_Exercise text_.
+ + +

Westhampton CC
New York, United States of America

The Punchbowl par three 3rd lets the golfer know early on that Westhampton is a special course.

The virtues of playing golf on Long Island in the bracing seaside air have long been lauded. With so many world re-known courses of historic importance, it is a tough neighborhood indeed for a course to gain its fair share of recognition. Such is the case of Westhampton Country Club. Located elsewhere like Cape Cod, this course would be a stand-out. With many of its members maintaining a primary club closer to New York City, Westhampton is considered a ‘second’ club. Yet don’t let that expression fool you. In some cases, a second club is a shorter course that can even flatter your golf game but such is not the case at Westhampton. Starting with the 445 yard 4th hole through the 405 yard 12th hole where a lay-up off the tee is dictated, the golfer faces a series of searching long iron approach shots into imaginatively contoured greens. Measuring over 6,500 yards to a tight par of 70, Westhampton offers a thorough examination, especially when the typical one-and-a-half club wind blows off the bay.

+ + +

_Provided data_.
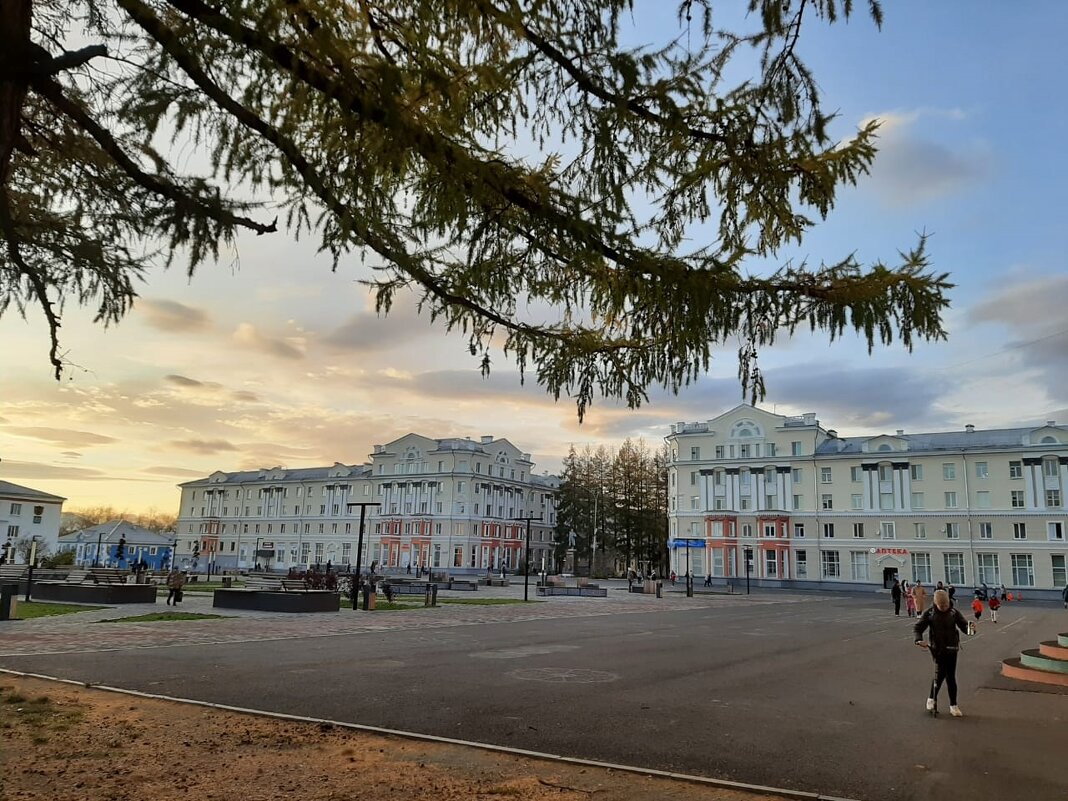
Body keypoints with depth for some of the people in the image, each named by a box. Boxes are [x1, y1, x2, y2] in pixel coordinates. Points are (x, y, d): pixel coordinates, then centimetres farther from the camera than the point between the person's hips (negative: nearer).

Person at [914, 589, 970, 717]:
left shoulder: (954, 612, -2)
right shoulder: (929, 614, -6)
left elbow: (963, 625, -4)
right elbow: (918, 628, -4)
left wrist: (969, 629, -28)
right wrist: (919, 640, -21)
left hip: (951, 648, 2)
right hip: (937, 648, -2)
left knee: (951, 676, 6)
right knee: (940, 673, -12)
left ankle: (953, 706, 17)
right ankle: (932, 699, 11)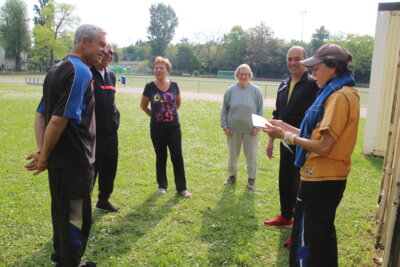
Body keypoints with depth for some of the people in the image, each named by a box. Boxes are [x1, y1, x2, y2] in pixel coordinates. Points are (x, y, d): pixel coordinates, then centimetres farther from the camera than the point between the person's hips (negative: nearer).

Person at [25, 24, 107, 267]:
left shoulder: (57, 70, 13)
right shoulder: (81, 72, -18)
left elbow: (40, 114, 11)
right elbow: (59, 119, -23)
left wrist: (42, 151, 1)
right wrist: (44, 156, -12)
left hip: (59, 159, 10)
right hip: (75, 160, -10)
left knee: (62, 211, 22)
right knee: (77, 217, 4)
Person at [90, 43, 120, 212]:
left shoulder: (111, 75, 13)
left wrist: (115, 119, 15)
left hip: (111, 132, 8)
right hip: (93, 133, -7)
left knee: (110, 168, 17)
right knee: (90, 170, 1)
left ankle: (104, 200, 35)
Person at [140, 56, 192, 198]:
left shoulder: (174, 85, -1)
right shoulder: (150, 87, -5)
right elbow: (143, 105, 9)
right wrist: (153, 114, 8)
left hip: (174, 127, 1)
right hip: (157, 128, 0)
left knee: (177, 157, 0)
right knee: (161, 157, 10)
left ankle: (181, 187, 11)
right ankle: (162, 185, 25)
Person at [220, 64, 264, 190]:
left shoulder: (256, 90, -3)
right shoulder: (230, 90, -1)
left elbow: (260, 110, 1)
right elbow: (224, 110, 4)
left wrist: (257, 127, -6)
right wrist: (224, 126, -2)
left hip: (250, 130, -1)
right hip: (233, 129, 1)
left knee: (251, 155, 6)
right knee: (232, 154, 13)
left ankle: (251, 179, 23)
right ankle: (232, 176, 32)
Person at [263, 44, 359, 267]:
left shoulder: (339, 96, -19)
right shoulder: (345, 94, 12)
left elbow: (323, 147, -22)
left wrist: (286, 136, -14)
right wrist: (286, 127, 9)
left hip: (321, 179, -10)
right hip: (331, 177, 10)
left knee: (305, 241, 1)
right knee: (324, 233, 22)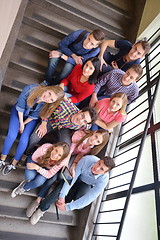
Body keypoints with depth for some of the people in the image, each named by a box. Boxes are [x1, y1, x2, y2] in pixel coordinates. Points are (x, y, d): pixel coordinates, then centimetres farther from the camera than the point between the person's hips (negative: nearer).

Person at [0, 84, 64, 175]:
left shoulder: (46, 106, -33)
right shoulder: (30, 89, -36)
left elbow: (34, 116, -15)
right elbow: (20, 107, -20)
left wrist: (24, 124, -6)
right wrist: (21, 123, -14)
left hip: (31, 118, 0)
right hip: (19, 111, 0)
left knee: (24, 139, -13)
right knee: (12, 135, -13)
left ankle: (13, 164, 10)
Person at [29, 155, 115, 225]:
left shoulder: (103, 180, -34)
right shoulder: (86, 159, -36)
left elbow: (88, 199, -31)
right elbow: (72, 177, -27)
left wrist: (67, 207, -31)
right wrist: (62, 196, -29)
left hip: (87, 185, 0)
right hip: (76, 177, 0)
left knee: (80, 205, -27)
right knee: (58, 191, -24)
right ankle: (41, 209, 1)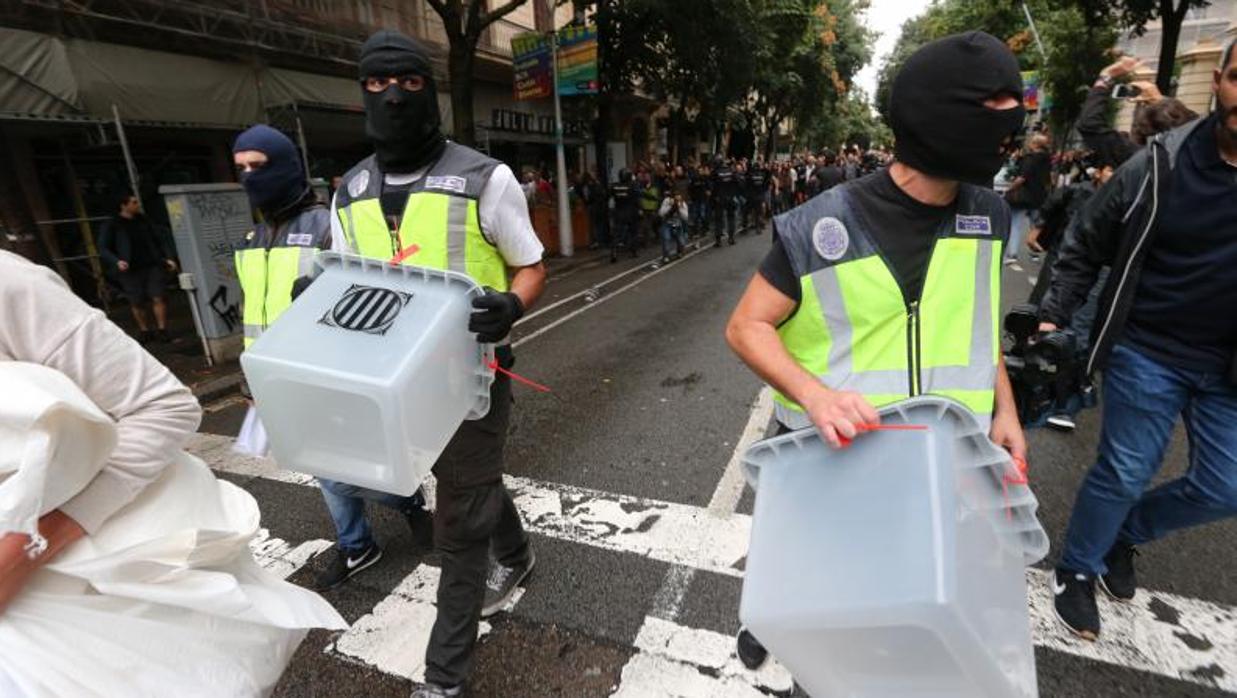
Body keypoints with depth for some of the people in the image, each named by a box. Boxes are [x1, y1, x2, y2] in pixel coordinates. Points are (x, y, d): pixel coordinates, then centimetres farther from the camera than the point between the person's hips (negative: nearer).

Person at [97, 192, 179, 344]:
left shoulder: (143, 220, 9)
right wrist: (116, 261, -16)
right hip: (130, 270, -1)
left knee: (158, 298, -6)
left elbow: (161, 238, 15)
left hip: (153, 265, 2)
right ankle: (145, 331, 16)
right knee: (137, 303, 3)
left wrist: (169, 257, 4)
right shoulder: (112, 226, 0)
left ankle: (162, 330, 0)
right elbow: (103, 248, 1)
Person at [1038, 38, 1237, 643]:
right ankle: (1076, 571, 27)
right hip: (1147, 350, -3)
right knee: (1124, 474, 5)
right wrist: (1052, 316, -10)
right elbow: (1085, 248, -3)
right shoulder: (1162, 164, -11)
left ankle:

+ + +

_Check your understanding_.
- a) In the text about Westhampton Country Club, what par does the course play to?
- b) List every hole that the Westhampton Country Club text refers to by number.
- c) Carry the Westhampton Country Club description on past its final sentence.
The material has nothing to do with the text about Westhampton Country Club.

_Solved tasks_.
- a) Par 70.

- b) The 3rd (the Punchbowl par three), the 4th, and the 12th.

- c)
Believed to be Seth Raynor’s first solo design effort, the greens at Westhampton are 90% plus accurate to their original contouring and size. The golfer marvels at the number of thoroughly original interior green contours such as those found on the1st, 4th, 7th, 9th (!), 11th, 13th, 14th, 15th and 16th greens (i.e. half the holes). As good as these nine greens are, Richard Spear, the superintendent at Piping Rock, is even more amazed that all the remaining ones also offer something unique or of interest.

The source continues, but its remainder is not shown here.